Well, row_number serves as a way to enumerate your rows (duh) according to a certain criteria, so for example if we wanted them sorted by date it would look something like this:
select *,
ROW_NUMBER() OVER (order by created_at) as position
from users
This would give you an extra column displaying that number, maybe you’d like to multiply that for a discount, or group them using that value.
concat()
Ok, lets continue with a simple one, concat is one that you might know, but it is worth remembering. Concat lets you concatenate two columns into a single one, the most common use for this is to join the user’s first and last name into one single value.
In this case lets try to mix the name of a product to the merchant that sells it, since many retailers tend to offer a product with the same name but you just know that if it comes from your favourite supermarket it’s just that better.
We could try to concatenate both the product price with the merchant name using an inner join here too, kinda like this:
select
CONCAT(products.name, ‘ from ’, merchants.merchant_name)
as full_product_name
from products
inner join merchants
on products.merchant_id = merchants.id
So, what this does is create a new column called “full_product_name” that takes the product name, adds “from” and then the merchant name. So it’d look like “Milk from Wallmart”.
generate_series()
Ok, I’m keeping one of my favourites and most complicated functionalities for last, generate_series lets you do just that, generate a new dataset with the range that you give it. Python developers may be familiar with these using the range function, which takes a start, an end and a step; well this is exactly like that.

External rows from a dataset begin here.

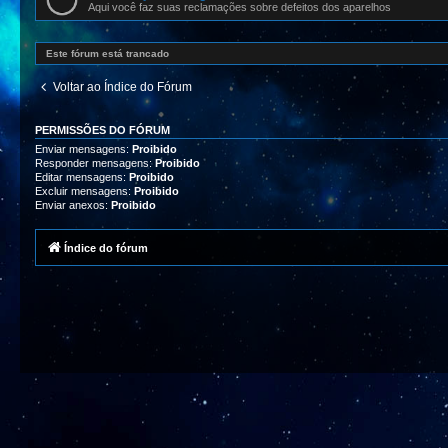
Aqui você faz suas reclamações sobre defeitos dos aparelhos
Este fórum está trancado
Voltar ao Índice do Fórum
PERMISSÕES DO FÓRUM
Enviar mensagens:
Proibido
Responder mensagens:
Proibido
Editar mensagens:
Proibido
Excluir mensagens:
Proibido
Enviar anexos:
Proibido
Índice do fórum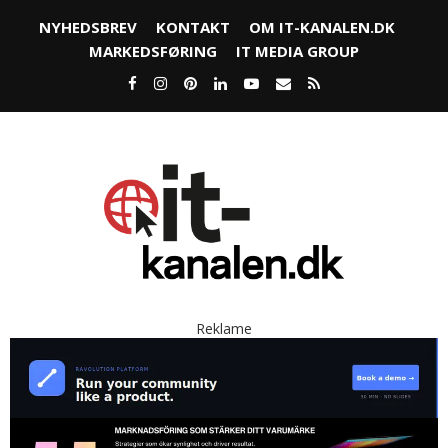
NYHEDSBREV
KONTAKT
OM IT-KANALEN.DK
MARKEDSFØRING
IT MEDIA GROUP
Reklame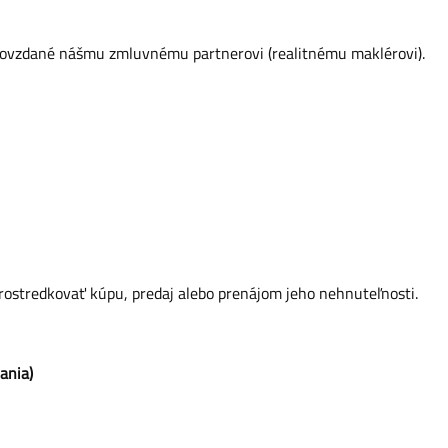
dovzdané nášmu zmluvnému partnerovi (realitnému maklérovi).
sprostredkovať kúpu, predaj alebo prenájom jeho nehnuteľnosti.
ania)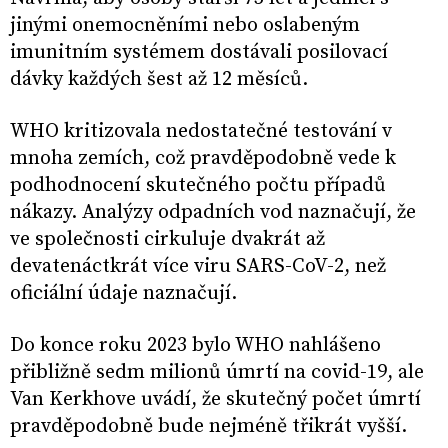
jinými onemocněními nebo oslabeným
imunitním systémem dostávali posilovací
dávky každých šest až 12 měsíců.
WHO kritizovala nedostatečné testování v
mnoha zemích, což pravděpodobně vede k
podhodnocení skutečného počtu případů
nákazy. Analýzy odpadních vod naznačují, že
ve společnosti cirkuluje dvakrát až
devatenáctkrát více viru SARS-CoV-2, než
oficiální údaje naznačují.
Do konce roku 2023 bylo WHO nahlášeno
přibližně sedm milionů úmrtí na covid-19, ale
Van Kerkhove uvádí, že skutečný počet úmrtí
pravděpodobně bude nejméně třikrát vyšší.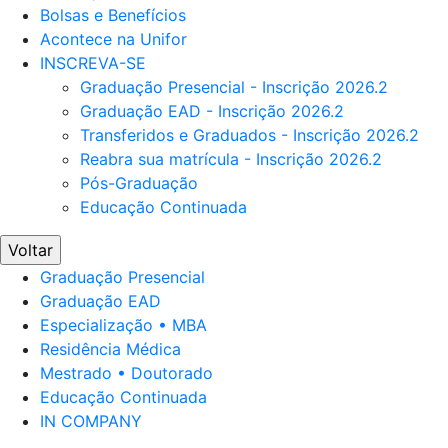
Bolsas e Benefícios
Acontece na Unifor
INSCREVA-SE
Graduação Presencial - Inscrição 2026.2
Graduação EAD - Inscrição 2026.2
Transferidos e Graduados - Inscrição 2026.2
Reabra sua matrícula - Inscrição 2026.2
Pós-Graduação
Educação Continuada
Voltar
Graduação Presencial
Graduação EAD
Especialização • MBA
Residência Médica
Mestrado • Doutorado
Educação Continuada
IN COMPANY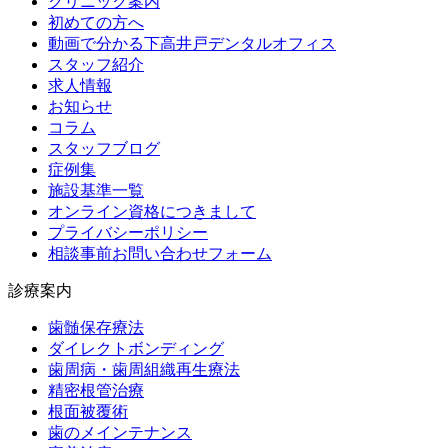
クリニック案内
初めての方へ
動画で分かる下高井戸デンタルオフィス
スタッフ紹介
求人情報
お知らせ
コラム
スタッフブログ
症例集
施設基準一覧
オンライン資格につきまして
プライバシーポリシー
相談事前お問い合わせフォーム
診療案内
歯髄保存療法
ダイレクトボンディング
歯周病・歯周組織再生療法
精密根管治療
根面被覆術
歯のメインテナンス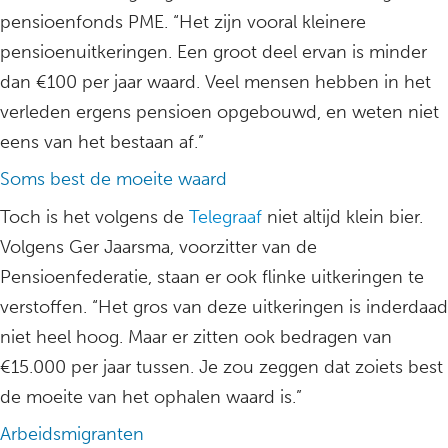
pensioenfonds PME. “Het zijn vooral kleinere
pensioenuitkeringen. Een groot deel ervan is minder
dan €100 per jaar waard. Veel mensen hebben in het
verleden ergens pensioen opgebouwd, en weten niet
eens van het bestaan af.”
Soms best de moeite waard
Toch is het volgens de
Telegraaf
niet altijd klein bier.
Volgens Ger Jaarsma, voorzitter van de
Pensioenfederatie, staan er ook flinke uitkeringen te
verstoffen. “Het gros van deze uitkeringen is inderdaad
niet heel hoog. Maar er zitten ook bedragen van
€15.000 per jaar tussen. Je zou zeggen dat zoiets best
de moeite van het ophalen waard is.”
Arbeidsmigranten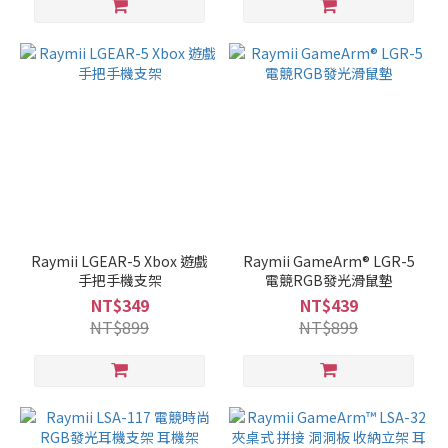
Raymii LGEAR-5 Xbox 遊戲
Raymii GameArm® LGR-5
手把手機支架
電競RGB發光滑鼠墊
NT$349
NT$439
NT$899
NT$899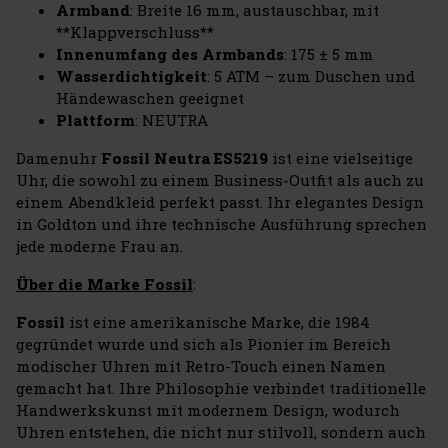
Armband
: Breite 16 mm, austauschbar, mit
**Klappverschluss**
Innenumfang des Armbands
: 175 ± 5 mm
Wasserdichtigkeit
: 5 ATM – zum Duschen und
Händewaschen geeignet
Plattform
: NEUTRA
Damenuhr
Fossil Neutra ES5219
ist eine vielseitige
Uhr, die sowohl zu einem Business-Outfit als auch zu
einem Abendkleid perfekt passt. Ihr elegantes Design
in Goldton und ihre technische Ausführung sprechen
jede moderne Frau an.
Über die Marke Fossil
:
Fossil
ist eine amerikanische Marke, die 1984
gegründet wurde und sich als Pionier im Bereich
modischer Uhren mit Retro-Touch einen Namen
gemacht hat. Ihre Philosophie verbindet traditionelle
Handwerkskunst mit modernem Design, wodurch
Uhren entstehen, die nicht nur stilvoll, sondern auch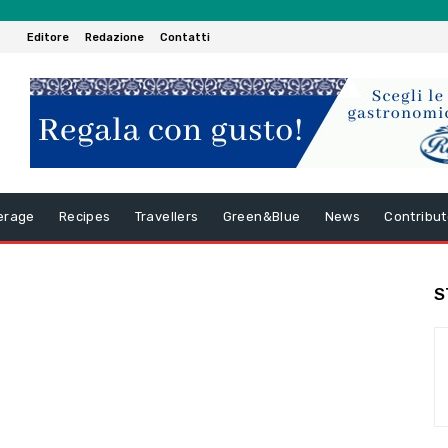
Editore
Redazione
Contatti
erage
Recipes
Travellers
Green&Blue
News
Contribut
S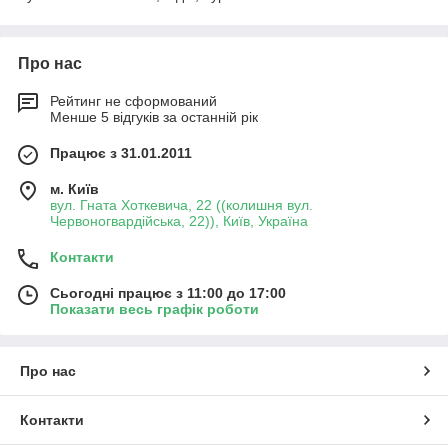
Про нас
Рейтинг не сформований
Менше 5 відгуків за останній рік
Працює з 31.01.2011
м. Київ
вул. Гната Хоткевича, 22 ((колишня вул.
Червоногвардійська, 22)), Київ, Україна
Контакти
Сьогодні працює з 11:00 до 17:00
Показати весь графік роботи
Про нас
Контакти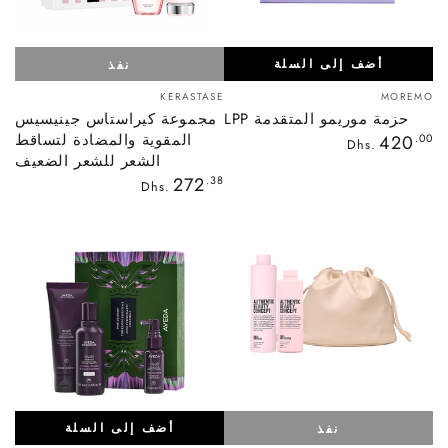
أضف إلى السلة
نفذ
بائع:
بائع:
KERASTASE
MOREMO
حزمة موريمو المتقدمة LPP
مجموعة كيراستاس جينيسيس
السعر
المقوية والمضادة لتساقط
420
.00
Dhs.
العادي
الشعر للشعر الضعيف
السعر
272
.38
Dhs.
العادي
أضف إلى السلة
نفذ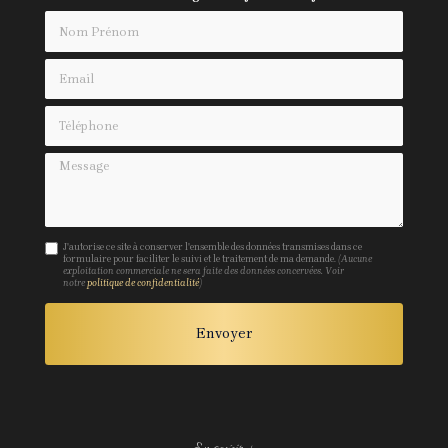
Nom Prénom
Email
Téléphone
Message
J'autorise ce site à conserver l'ensemble des données transmises dans ce
formulaire pour faciliter le suivi et le traitement de ma demande.
(Aucune
exploitation commerciale ne sera faite des données concervées. Voir
notre
politique de confidentialité
)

So, for this example, think you want to check all the orders created on a sunday, maybe because that is the day that you think is the most active. So you’ll want to create a new series with those dates and then join them with your orders table using the creation date as criteria, something like this.
select orders.* from
from generate_series(
‘2020–12–06 00:00’::timestamp,
‘2021–01–03 00:00’,
‘1 week’) starting_date(dte)
inner join orders
on orders.created_at between starting_date.dte
and starting_date.dte + interval ‘1 day’
Ok, so a couple of things here, first, we use the timestamp in the first parameter because the generate_Series can generate any kind of series, so we specify here that we want timestamps. Then you might be noticing the starting_date(dte), well, since generate_series behaves kind of like another table, we need to define it alongside its columns (you could add that date in your select as well). Finally, you can see I used an inner join and the condition used was the between function we saw before, using the dates again.
Conclusion
The bigger take here is that SQL is so much more than a few select, where and from. There is a rabbit hole out there that you might want to dive into. Also, each RDMS has its own perks so maybe you could explore the one you use to take advantage of its tools in a much deeper level.